- [To-do item]
Show only those lines of the entries where the string "this" is found.

- [Available records]
Segment Open
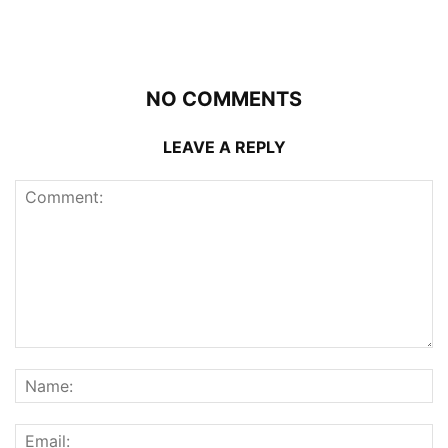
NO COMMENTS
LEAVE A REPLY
Segment Closed
Segment Open
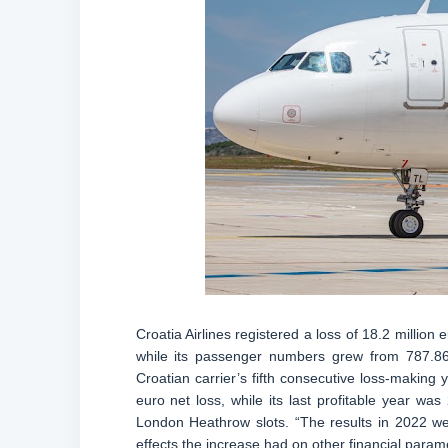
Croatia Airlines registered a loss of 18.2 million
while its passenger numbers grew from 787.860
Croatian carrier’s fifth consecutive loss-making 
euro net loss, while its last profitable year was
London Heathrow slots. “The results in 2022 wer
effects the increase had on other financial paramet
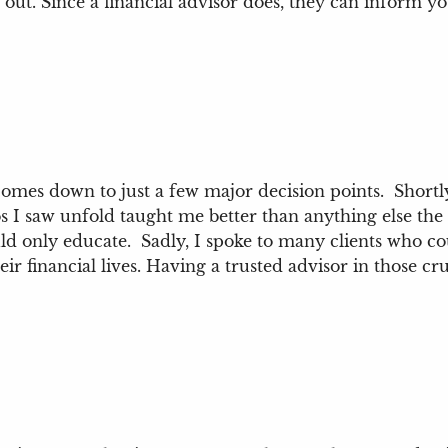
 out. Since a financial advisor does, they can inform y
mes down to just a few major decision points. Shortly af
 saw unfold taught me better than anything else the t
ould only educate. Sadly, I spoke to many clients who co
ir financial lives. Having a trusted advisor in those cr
Segment Closed
Segment Open
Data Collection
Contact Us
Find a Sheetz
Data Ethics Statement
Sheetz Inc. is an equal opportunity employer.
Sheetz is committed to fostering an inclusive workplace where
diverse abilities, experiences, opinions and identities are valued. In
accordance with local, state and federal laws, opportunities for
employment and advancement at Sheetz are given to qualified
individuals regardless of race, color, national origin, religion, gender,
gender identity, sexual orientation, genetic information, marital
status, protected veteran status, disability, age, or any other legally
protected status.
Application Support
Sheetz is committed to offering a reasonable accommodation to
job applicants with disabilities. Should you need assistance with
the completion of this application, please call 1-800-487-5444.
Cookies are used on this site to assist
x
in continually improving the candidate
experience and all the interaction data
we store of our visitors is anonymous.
Segment Closed
- [Expected answer]
the completion of this application, please call 1-800-487-5444.
Cookies are used on this site to assist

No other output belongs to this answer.